One other notable blindfold record was set in 1960 by Koltanowski in San Francisco, when he played 56 consecutive blindfold games at a rate of 10 seconds a move. The exhibition lasted 9 hours with the result of 50 wins and 6 losses. His specialty was conducting a blindfold Knight's Tour on boards of up to 192 squares.

==21st century 24-hour blindfold chess records==
A new European record was set in November 2010 by German Marc Lang in Sontheim, Germany, playing 35 opponents with 19 wins, 13 draws, and 3 losses over a period of 23 hours.

Lang improved the world record a year later in November 2011 once again in Sontheim by playing 46 opponents simultaneously and blindfolded, with 25 wins, 19 draws, and just 2 losses.

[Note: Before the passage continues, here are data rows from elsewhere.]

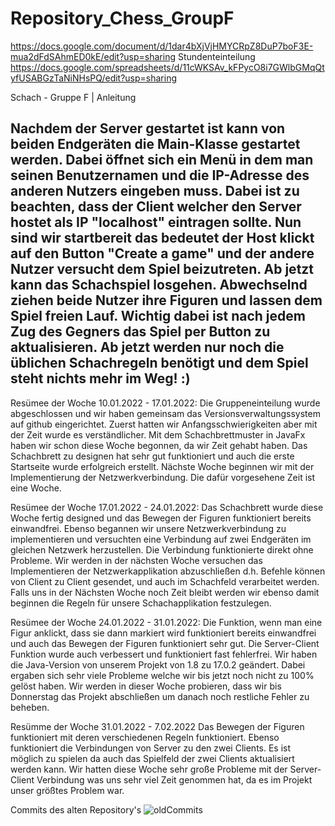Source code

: # Repository_Chess_GroupF
https://docs.google.com/document/d/1dar4bXjVjHMYCRpZ8DuP7boF3E-mua2dFdSAhmED0kE/edit?usp=sharing
Stundenteinteilung
https://docs.google.com/spreadsheets/d/11cWKSAv_kFPycO8i7GWlbGMqQtyfUSABGzTaNiNHsPQ/edit?usp=sharing
 
Schach - Gruppe F | Anleitung

Nachdem der Server gestartet ist kann von beiden Endgeräten die Main-Klasse gestartet werden. Dabei öffnet sich ein Menü in dem man seinen Benutzernamen und die IP-Adresse des anderen Nutzers eingeben muss. Dabei ist zu beachten, dass der Client welcher den Server hostet als IP "localhost" eintragen sollte. Nun sind wir startbereit das bedeutet der Host klickt auf den Button "Create a game" und der andere Nutzer versucht dem Spiel beizutreten. Ab jetzt kann das Schachspiel losgehen. Abwechselnd ziehen beide Nutzer ihre Figuren und lassen dem Spiel freien Lauf. Wichtig dabei ist nach jedem Zug des Gegners das Spiel per Button zu aktualisieren. Ab jetzt werden nur noch die üblichen Schachregeln benötigt und dem Spiel steht nichts mehr im Weg! :)
-


Resümee der Woche 10.01.2022 - 17.01.2022:
Die Gruppeneinteilung wurde abgeschlossen und wir haben gemeinsam das Versionsverwaltungssystem auf github eingerichtet. Zuerst hatten wir Anfangsschwierigkeiten aber mit der Zeit wurde es verständlicher. Mit dem Schachbrettmuster in JavaFx haben wir schon diese Woche begonnen, da wir Zeit gehabt haben. Das Schachbrett zu designen hat sehr gut funktioniert und auch die erste Startseite wurde erfolgreich erstellt. Nächste Woche beginnen wir mit der Implementierung der Netzwerkverbindung. Die dafür vorgesehene Zeit ist eine Woche.

Resümee der Woche 17.01.2022 - 24.01.2022:
Das Schachbrett wurde diese Woche fertig designed und das Bewegen der Figuren funktioniert bereits einwandfrei. Ebenso begannen wir unsere Netzwerkverbindung zu implementieren und versuchten eine Verbindung auf zwei Endgeräten im gleichen Netzwerk herzustellen. Die Verbindung funktionierte direkt ohne Probleme. Wir werden in der nächsten Woche versuchen das Implementieren der Netzwerkapplikation abzuschließen d.h. Befehle können von Client zu Client gesendet, und auch im Schachfeld verarbeitet werden. Falls uns in der Nächsten Woche noch Zeit bleibt werden wir ebenso damit beginnen die Regeln für unsere Schachapplikation festzulegen.

Resümee der Woche 24.01.2022 - 31.01.2022:
Die Funktion, wenn man eine Figur anklickt, dass sie dann markiert wird funktioniert bereits einwandfrei und auch das Bewegen der Figuren funktioniert sehr gut. Die Server-Client Funktion wurde auch verbessert und funktioniert fast fehlerfrei. Wir haben die Java-Version von unserem Projekt von 1.8 zu 17.0.2 geändert. Dabei ergaben sich sehr viele Probleme welche wir bis jetzt noch nicht zu 100% gelöst haben. Wir werden in dieser Woche probieren, dass wir bis Donnerstag das Projekt abschließen um danach noch restliche Fehler zu beheben.

Resümme der Woche 31.01.2022 - 7.02.2022
Das Bewegen der Figuren funktioniert mit deren verschiedenen Regeln funktioniert. Ebenso funktioniert die Verbindungen von Server zu den zwei Clients. Es ist möglich zu spielen da auch das Spielfeld der zwei Clients aktualisiert werden kann. Wir hatten diese Woche sehr große Probleme mit der Server-Client Verbindung was uns sehr viel Zeit genommen hat, da es im Projekt unser größtes Problem war.


Commits des alten Repository's
![oldCommits](https://user-images.githubusercontent.com/91054106/151842021-5adcd498-7629-40d7-a7de-716604f415ea.PNG)

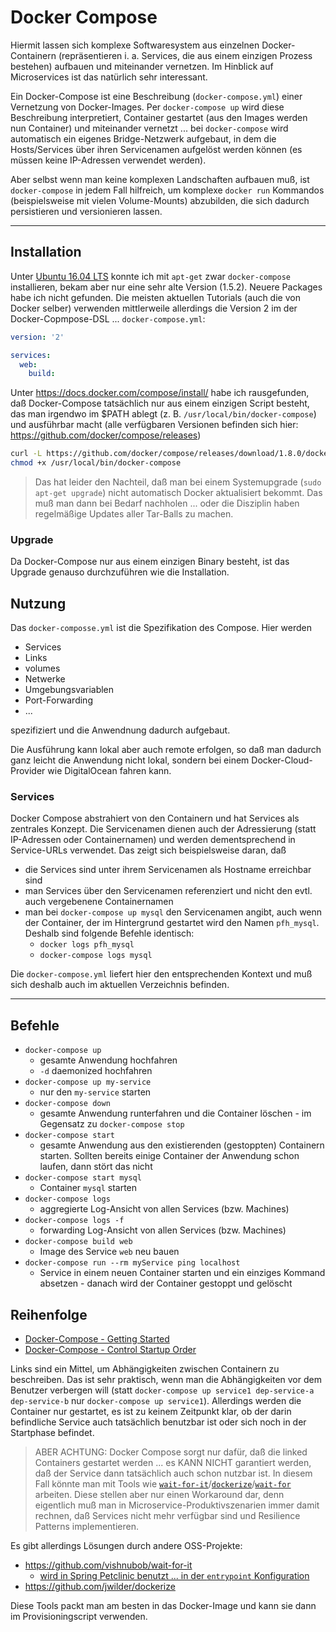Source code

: # Docker Compose

Hiermit lassen sich komplexe Softwaresystem aus einzelnen Docker-Containern (repräsentieren i. a. Services, die aus einem einzigen Prozess bestehen) aufbauen und miteinander vernetzen. Im Hinblick auf Microservices ist das natürlich sehr interessant.

Ein Docker-Compose ist eine Beschreibung (``docker-compose.yml``) einer Vernetzung von Docker-Images. Per ``docker-compose up`` wird diese Beschreibung interpretiert, Container gestartet (aus den Images werden nun Container) und miteinander vernetzt ... bei ``docker-compose`` wird automatisch ein eigenes Bridge-Netzwerk aufgebaut, in dem die Hosts/Services über ihren Servicenamen aufgelöst werden können (es müssen keine IP-Adressen verwendet werden).

Aber selbst wenn man keine komplexen Landschaften aufbauen muß, ist ``docker-compose`` in jedem Fall hilfreich, um komplexe ``docker run`` Kommandos (beispielsweise mit vielen Volume-Mounts) abzubilden, die sich dadurch persistieren und versionieren lassen.

---

## Installation

Unter [Ubuntu 16.04 LTS](ubuntu_1604_lts.md) konnte ich mit ``apt-get`` zwar ``docker-compose`` installieren, bekam aber nur eine sehr alte Version (1.5.2). Neuere Packages habe ich nicht gefunden. Die meisten aktuellen Tutorials (auch die von Docker selber) verwenden mittlerweile allerdings die Version 2 im der Docker-Copmpose-DSL ... ``docker-compose.yml``:

```yaml
version: '2'

services:
  web:
    build:
```

Unter https://docs.docker.com/compose/install/ habe ich rausgefunden, daß Docker-Compose tatsächlich nur aus einem einzigen Script besteht, das man irgendwo im $PATH ablegt (z. B. `/usr/local/bin/docker-compose`) und ausführbar macht (alle verfügbaren Versionen befinden sich hier: https://github.com/docker/compose/releases)

```bash
curl -L https://github.com/docker/compose/releases/download/1.8.0/docker-compose-`uname -s`-`uname -m` > /usr/local/bin/docker-compose
chmod +x /usr/local/bin/docker-compose
```

> Das hat leider den Nachteil, daß man bei einem Systemupgrade (`sudo apt-get upgrade`) nicht automatisch Docker aktualisiert bekommt. Das muß man dann bei Bedarf nachholen ... oder die Disziplin haben regelmäßige Updates aller Tar-Balls zu machen.

### Upgrade

Da Docker-Compose nur aus einem einzigen Binary besteht, ist das Upgrade genauso durchzuführen wie die Installation.

## Nutzung

Das ``docker-composse.yml`` ist die Spezifikation des Compose. Hier werden 

* Services
* Links
* volumes
* Netwerke
* Umgebungsvariablen
* Port-Forwarding
* ...

spezifiziert und die Anwendnung dadurch aufgebaut.

Die Ausführung kann lokal aber auch remote erfolgen, so daß man dadurch ganz leicht die Anwendung nicht lokal, sondern bei einem Docker-Cloud-Provider wie DigitalOcean fahren kann.

### Services

Docker Compose abstrahiert von den Containern und hat Services als zentrales Konzept. Die Servicenamen dienen auch der Adressierung (statt IP-Adressen oder Containernamen) und werden dementsprechend in Service-URLs verwendet. Das zeigt sich beispielsweise daran, daß

* die Services sind unter ihrem Servicenamen als Hostname erreichbar sind
* man Services über den Servicenamen referenziert und nicht den evtl. auch vergebenene Containernamen
* man bei ``docker-compose up mysql`` den Servicenamen angibt, auch wenn der Container, der im Hintergrund gestartet wird den Namen ``pfh_mysql``. Deshalb sind folgende Befehle identisch:
  * ``docker logs pfh_mysql``
  * ``docker-compose logs mysql``

Die ``docker-compose.yml`` liefert hier den entsprechenden Kontext und muß sich deshalb auch im aktuellen Verzeichnis befinden.

---

## Befehle

* ``docker-compose up``
  * gesamte Anwendung hochfahren
  * ``-d`` daemonized hochfahren
* ``docker-compose up my-service``
  * nur den ``my-service`` starten
* ``docker-compose down``
  * gesamte Anwendung runterfahren und die Container löschen - im Gegensatz zu ``docker-compose stop``
* ``docker-compose start``
  * gesamte Anwendung aus den existierenden (gestoppten) Containern starten. Sollten bereits einige Container der Anwendung schon laufen, dann stört das nicht
* ``docker-compose start mysql``
  * Container ``mysql`` starten
* ``docker-compose logs``
  * aggregierte Log-Ansicht von allen Services (bzw. Machines)
* ``docker-compose logs -f``
  * forwarding Log-Ansicht von allen Services (bzw. Machines)
* ``docker-compose build web``
  * Image des Service ``web`` neu bauen
* `docker-compose run --rm myService ping localhost`
  * Service in einem neuen Container starten und ein einziges Kommand absetzen - danach wird der Container gestoppt und gelöscht

## Reihenfolge

* [Docker-Compose - Getting Started](https://docs.docker.com/compose/gettingstarted/)
* [Docker-Compose - Control Startup Order](https://docs.docker.com/compose/startup-order/)

Links sind ein Mittel, um Abhängigkeiten zwischen Containern zu beschreiben. Das ist sehr praktisch, wenn man die Abhängigkeiten vor dem Benutzer verbergen will (statt `docker-compose up service1 dep-service-a dep-service-b` nur `docker-compose up service1`). Allerdings werden die Container nur gestartet, es ist zu keinem Zeitpunkt klar, ob der darin befindliche Service auch tatsächlich benutzbar ist oder sich noch in der Startphase befindet.

> ABER ACHTUNG: Docker Compose sorgt nur dafür, daß die linked Containers gestartet werden ... es KANN NICHT garantiert werden, daß der Service dann tatsächlich auch schon nutzbar ist. In diesem Fall könnte man mit Tools wie [`wait-for-it`](https://github.com/vishnubob/wait-for-it)/[`dockerize`](https://github.com/vishnubob/wait-for-it)/[`wait-for`](https://github.com/Eficode/wait-for) arbeiten. Diese stellen aber nur einen Workaround dar, denn eigentlich muß man in Microservice-Produktivszenarien immer damit rechnen, daß Services nicht mehr verfügbar sind und Resilience Patterns implementieren.

Es gibt allerdings Lösungen durch andere OSS-Projekte:

* https://github.com/vishnubob/wait-for-it
  * [wird in Spring Petclinic benutzt ... in der `entrypoint` Konfiguration](https://github.com/spring-petclinic/spring-petclinic-microservices/blob/master/docker-compose.yml)
* https://github.com/jwilder/dockerize

Diese Tools packt man am besten in das Docker-Image und kann sie dann im Provisioningscript verwenden.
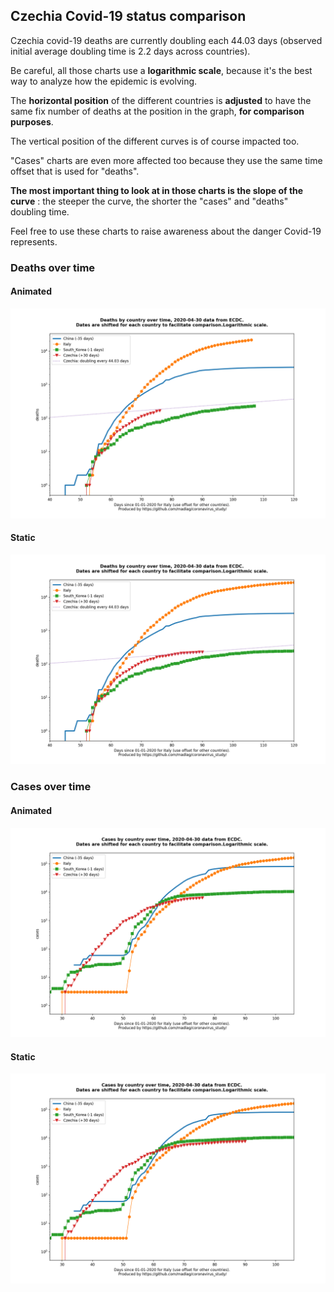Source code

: ## Czechia Covid-19 status comparison 

Czechia covid-19 deaths are currently doubling each 44.03 days (observed initial average doubling time is 2.2 days across countries).



Be careful, all those charts use a **logarithmic scale**, because it's the best way to analyze how the epidemic is evolving.
 
The **horizontal position** of the different countries is **adjusted** to have the same fix number of deaths at the position in the graph, **for comparison purposes**.

The vertical position of the different curves is of course impacted too.

"Cases" charts are even more affected too because they use the same time offset that is used for "deaths".

**The most important thing to look at in those charts is the slope of the curve** : the steeper the curve, the shorter the "cases" and "deaths" doubling time.

Feel free to use these charts to raise awareness about the danger Covid-19 represents. 


 
### Deaths over time
 
#### Animated
![Czechia covid-19 deaths animated chart](https://raw.githubusercontent.com/madlag/coronavirus_study/master/notebooks/graphs/2020-04-30/countries/Czechia/2020-04-30_Czechia_deaths.gif "Czechia covid-19 deaths animated chart")   
 
#### Static
![Czechia covid-19 deaths static chart](https://raw.githubusercontent.com/madlag/coronavirus_study/master/notebooks/graphs/2020-04-30/countries/Czechia/2020-04-30_Czechia_deaths.png "Czechia covid-19 deaths static chart")   

 
### Cases over time
 
#### Animated
![Czechia covid-19 cases animated chart](https://raw.githubusercontent.com/madlag/coronavirus_study/master/notebooks/graphs/2020-04-30/countries/Czechia/2020-04-30_Czechia_cases.gif "Czechia covid-19 cases animated chart")   
 
#### Static
![Czechia covid-19 cases static chart](https://raw.githubusercontent.com/madlag/coronavirus_study/master/notebooks/graphs/2020-04-30/countries/Czechia/2020-04-30_Czechia_cases.png "Czechia covid-19 cases static chart")   

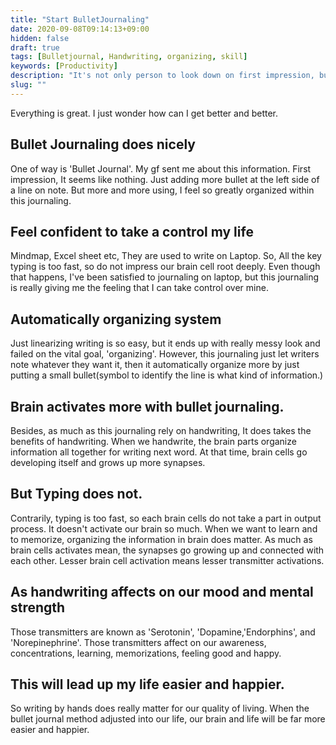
 ```yaml
---
title: "Start BulletJournaling"
date: 2020-09-08T09:14:13+09:00
hidden: false
draft: true
tags: [Bulletjournal, Handwriting, organizing, skill]
keywords: [Productivity]
description: "It's not only person to look down on first impression, but we may know by skin how much it is good"
slug: ""
---
```


Everything is great.
I just wonder how can I get better and better.

## Bullet Journaling does nicely

One of way is 'Bullet Journal'. My gf sent me about this information.
First impression, It seems like nothing. Just adding more bullet at the left side of a line on note.
But more and more using, I feel so greatly organized within this journaling.

## Feel confident to take a control my life

Mindmap, Excel sheet etc, They are used to write on Laptop.
So, All the key typing is too fast, so do not impress our brain cell root deeply. Even though that happens, I've been satisfied to journaling on laptop, but this journaling is really giving me the feeling that I can take control over mine.

## Automatically organizing system

Just linearizing writing is so easy, but it ends up with really messy look and failed on the vital goal, 'organizing'. 
However, this journaling just let writers note whatever they want it, then it automatically organize more by just putting a small bullet(symbol to identify the line is what kind of information.)

## Brain activates more with bullet journaling.

Besides, as much as this journaling rely on handwriting, It does takes the benefits of handwriting. 
When we handwrite, the brain parts organize information all together for writing next word. 
At that time, brain cells go developing itself and grows up more synapses.

## But Typing does not.

Contrarily, typing is too fast, so each brain cells do not take a part in output process. It doesn't activate our brain so much.
When we want to learn and to memorize, organizing the information in brain does matter. As much as brain cells activates mean, the synapses go growing up and connected with each other.
Lesser brain cell activation means lesser transmitter activations.

## As handwriting affects on our mood and mental strength

Those transmitters are known as 'Serotonin', 'Dopamine,'Endorphins', and 'Norepinephrine'. Those transmitters affect on our awareness, concentrations, learning, memorizations, feeling good and happy. 

## This will lead up my life easier and happier.

So writing by hands does really matter for our quality of living. When the bullet journal method adjusted into our life, our brain and life will be far more easier and happier.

On December 3, 2016, Timur Gareyev played 48 opponents with a mask before his eyes and sitting on an exercise bike, resulting in 35 wins, 7 draws, and 6 losses.

==Health concerns==
While blindfold chess has been recommended in moderation by many sources as a method of increasing one's playing strength, simultaneous blindfold exhibitions were officially banned in the USSR in 1930 as they were deemed to be a significant health hazard. Mikhail Botvinnik also warned against it. Blindfold players have reported that it is more tiring than regular play, even if faster time controls are used.

== Psychology ==
Given that it seems to require extraordinary visuo-spatial abilities and memory, this form of chess has led to considerable research in psychology, starting with the research of Alfred Binet in 1893, continuing with the work of chess grandmaster and psychoanalyst Reuben Fine in 1965, and culminating in the late 20th century with several scientific articles describing experiments on the psychology of blindfold chess. In general, this research shows that the crucial attributes of blindfold chess players are their acquired knowledge and their ability to carry out visuo-spatial operations in the mind's eye.

==Modern status==
Today there are Blindfold Chess Tournaments held throughout the year, with the highest profile event previously being the Melody Amber Tournament, held in Monte Carlo until 2011. Of the modern-day players, Vladimir Kramnik, Viswanathan Anand, Alexei Shirov, and Alexander Morozevich have proven themselves to be particularly strong at blindfold chess, being alternating winners of the Amber Tournaments between 1996 and 2007. Levon Aronian has won Amber three times since then and won the blindfold event at the 2012 SportAccord World Mind Games.

In 2009 the book Blindfold Chess, History, Psychology, Techniques, Champions, World Records and Important Games, by Eliot Hearst and John Knott was published. It was the winner of the Fred Cramer Award for the Best Chess Book of 2009, sponsored by the U.S. Chess Federation, the Chess Journalists of America, and the U.S. Chess Trust.